◆ TESTO DA LEGGERE
--

Sulle appariscenti rovine di baluardi ideologici dove piante pioniere si erano – e sono - abbarbicate al Passato che si desidera e preferisce, l’Arte ha continuato ad annusare il proprio destino di Tentatrice dello sradicamento del “vecchio”. Per meravigliarci. È ancora qui a provarci. Va spesso in profondità, con l’illusione di renderci più consapevoli della Terra con la sua gravità, schiacciata dal peso dell’ipertecnica. Potrei pensare al Teatro; a altri gesti e “atti unici”.
“Carlo III e Ischia”
O sta in superficie, l’ Arte, con l’idea che – a tratti, per tracce aeree – al suo Corpo effimero conviene mettersi in gioco, calpestando ciò che di percettibile resta. Anche se dovesse trattarsi solo di fangosità digitale. Così, se si facesse assai liquido (Zygmunt Bauman non è finito in soffitta) lo scenario, l’artista potrebbe diventare un surfista o chissà chi.
Al mancato, finora, tonfo atomico, sostituito dall’indefinibile cappio climatico che fa capolino sulla botola del boia, l’Arte ha trovato mille modi per non farci perdere completamente la testa, facendola però girare senza soste. Tra questi vortici, piuttosto appariscente è quello che vorrei chiamare il “sistema ludico” che ha ereditato mezzo secolo di cross-medialità diluita; con le repliche, le copie e la riproducibilità. Si riesce a vedere, fa rumore. Mentre le forme di produzione manifestano un bevibile sfruculiamento.

--

◆ ESERCIZI
**1)** Rispondi a queste domande sul testo sull'arte:
(a) Secondo il testo, da che cosa è schiacciata la Terra?
(b) Quale autore, secondo il testo, "non è finito in soffitta"?
(c) Con quale nome viene indicato il vortice "piuttosto appariscente"?
**2)** Traduci in inglese questa frase del testo sull'arte: "Va spesso in profondità, con l’illusione di renderci più consapevoli della Terra con la sua gravità, schiacciata dal peso dell’ipertecnica."
**3)** Scrivi il seguito del testo sull'arte, riprendendo dopo la sua ultima frase.

◆ INFORMAZIONI ESTRATTE
--

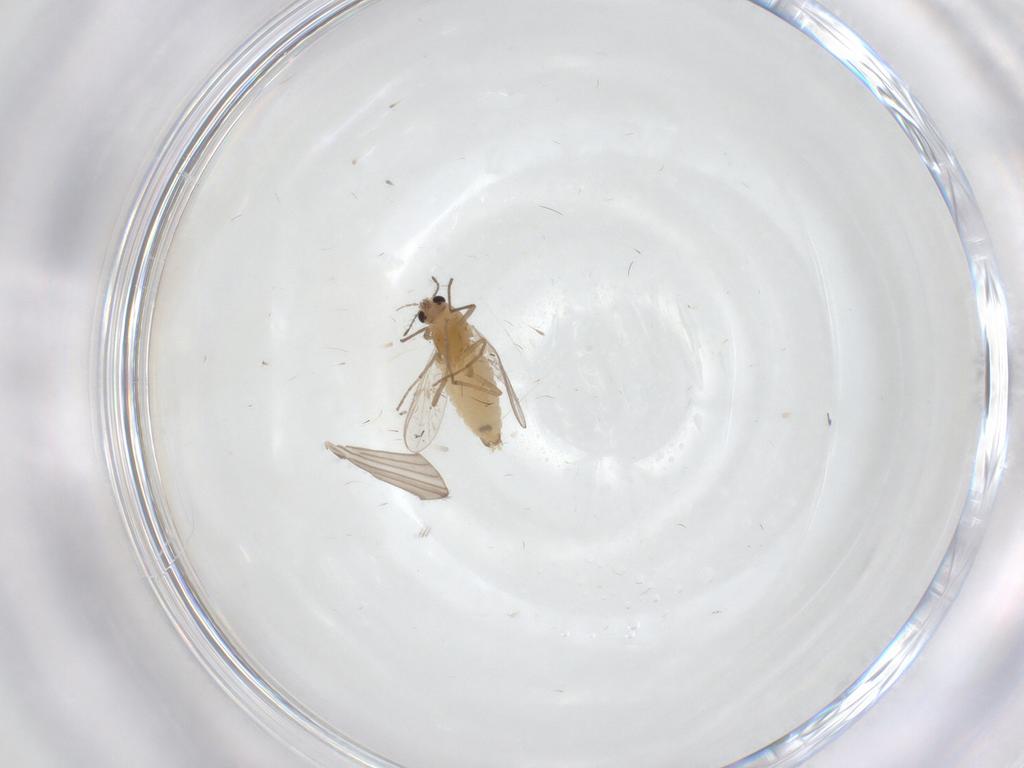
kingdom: Animalia
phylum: Arthropoda
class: Insecta
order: Diptera
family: Chironomidae
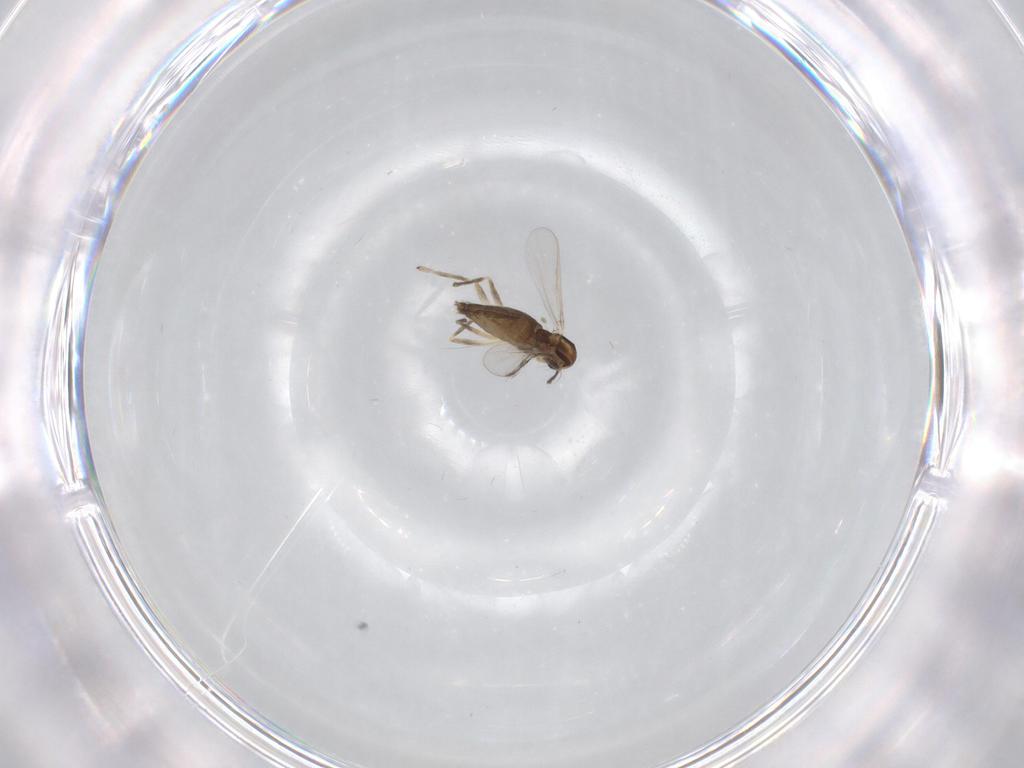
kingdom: Animalia
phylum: Arthropoda
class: Insecta
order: Diptera
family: Chironomidae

--

◆ RISULTATI
**1)**
(a) Dal peso dell'ipertecnica.
(b) Zygmunt Bauman.
(c) Il "sistema ludico".

**2)** It often goes deep, with the illusion of making us more aware of the Earth and its gravity, crushed by the weight of hypertechnology.

**3)**
C’è una creatività da “b-art-ender” che stuzzica, servendoci un cocktail abbastanza alcolico di voci, suoni, immagini, materie prelevate dalle tentazioni che si offrono a noi sull’autarchico percorso della ricerca di senso: plop, spot, speed, pop, gulp, clip, glitter. Più che al bar, siamo in un bazar globale.
Di fatto trattasi, forse, di un grande mare fluorescente, dove procede anche il transatlantico della Pop Art con le sue rotte intrecciate. Ed è qui che naviga e surfa da anni un simpaticissimo e fine «ruffiano» - la definizione è sua – che è diventato, appunto, “popolare”: René.
Di origini pugliesi, di Lucera, superati i 60 portati alla grande e con indiscutibile successo, René ha un pubblico trasversale, è amato da collezionisti e galleristi, ed è da un bel po’ sulla cresta dell’onda, davvero: a lui è stato commissionato – ci tiene a ricordarmelo - il francobollo ufficiale per la commemorazione, il prossimo 23 settembre 2023, dell’ottantesimo anniversario del sacrificio di Salvo D’Acquisto.
È un traguardo istituzionale, non inatteso. Bella storia per chi, come lui, ha cominciato ad acquerellare on the road, nel suo paesone solare di pietra bianca, per 13 anni, prima di approdare all’Accademia di Roma, e poi scappar via… virando sulla strada maestra dei concorsi di pittura estemporanea che ne hanno plasmato lo stile fantasmagorico ed eccentrico che piace. La caratteristica saliente? La velocità d’esecuzione, l’arrembante e istantaneo utilizzo di manipolabili tool, del pennello, dell’acrilico, dello smalto, del pennarello a smalto indelebile. «Eseguo senza ripensamenti», dice scrutandomi, mentre mi dedica un fulminante essay quadrato, cadeau di virtù coloratissime.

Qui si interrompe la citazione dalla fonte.